Instruction: In your copy of the records, include every word exactly and no pictures.

Input data:
################
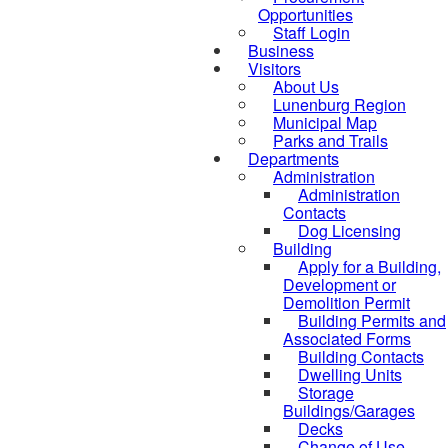
Opportunities
Staff Login
Business
Visitors
About Us
Lunenburg Region
Municipal Map
Parks and Trails
Departments
Administration
Administration
Contacts
Dog Licensing
Building
Apply for a Building,
Development or
Demolition Permit
Building Permits and
Associated Forms
Building Contacts
Dwelling Units
Storage
Buildings/Garages
Decks
Change of Use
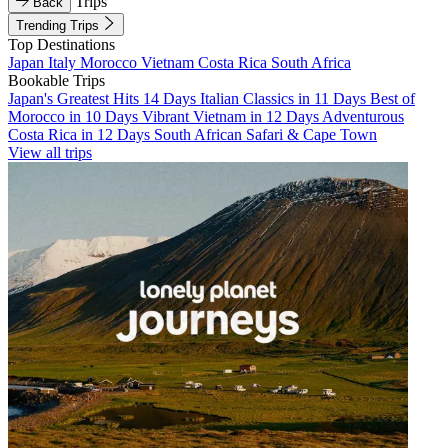
Trips
Back
Trending Trips
Top Destinations
Japan
Italy
Morocco
Vietnam
Costa Rica
South Africa
Bookable Trips
Japan's Greatest Hits 14 Days
Italian Classics in 11 Days
Best of
Morocco in 10 Days
Vibrant Vietnam in 12 Days
Adventurous
Costa Rica in 12 Days
South African Safari & Cape Town
View all trips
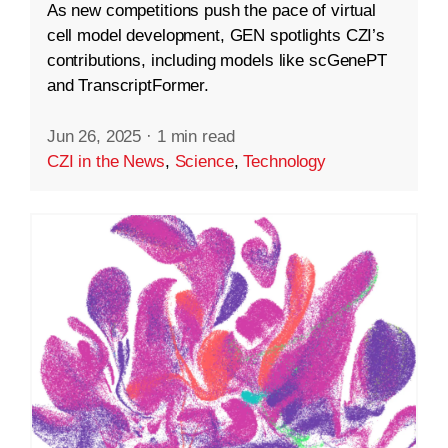
As new competitions push the pace of virtual
cell model development, GEN spotlights CZI’s
contributions, including models like scGenePT
and TranscriptFormer.
Jun 26, 2025
·
1 min read
CZI in the News
,
Science
,
Technology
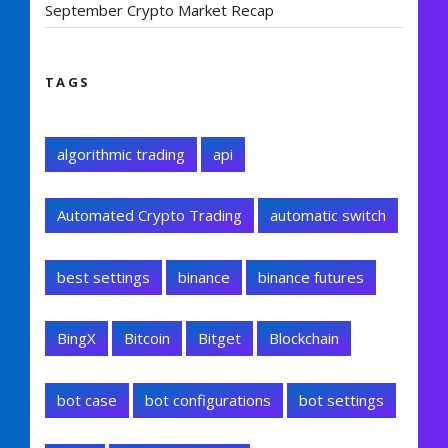
September Crypto Market Recap
TAGS
algorithmic trading
api
Automated Crypto Trading
automatic switch
best settings
binance
binance futures
BingX
Bitcoin
Bitget
Blockchain
bot case
bot configurations
bot settings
################
Written solution:
Opportunities
Staff Login
Business
Visitors
About Us
Lunenburg Region
Municipal Map
Parks and Trails
Departments
Administration
Administration
Contacts
Dog Licensing
Building
Apply for a Building,
Development or
Demolition Permit
Building Permits and
Associated Forms
Building Contacts
Dwelling Units
Storage
Buildings/Garages
Decks
Change of Use
Trips
Back
Trending Trips
Top Destinations
Japan
Italy
Morocco
Vietnam
Costa Rica
South Africa
Bookable Trips
Japan's Greatest Hits 14 Days
Italian Classics in 11 Days
Best of
Morocco in 10 Days
Vibrant Vietnam in 12 Days
Adventurous
Costa Rica in 12 Days
South African Safari & Cape Town
View all trips
As new competitions push the pace of virtual
cell model development, GEN spotlights CZI’s
contributions, including models like scGenePT
and TranscriptFormer.
Jun 26, 2025
·
1 min read
CZI in the News
,
Science
,
Technology
September Crypto Market Recap
TAGS
algorithmic trading
api
Automated Crypto Trading
automatic switch
best settings
binance
binance futures
BingX
Bitcoin
Bitget
Blockchain
bot case
bot configurations
bot settings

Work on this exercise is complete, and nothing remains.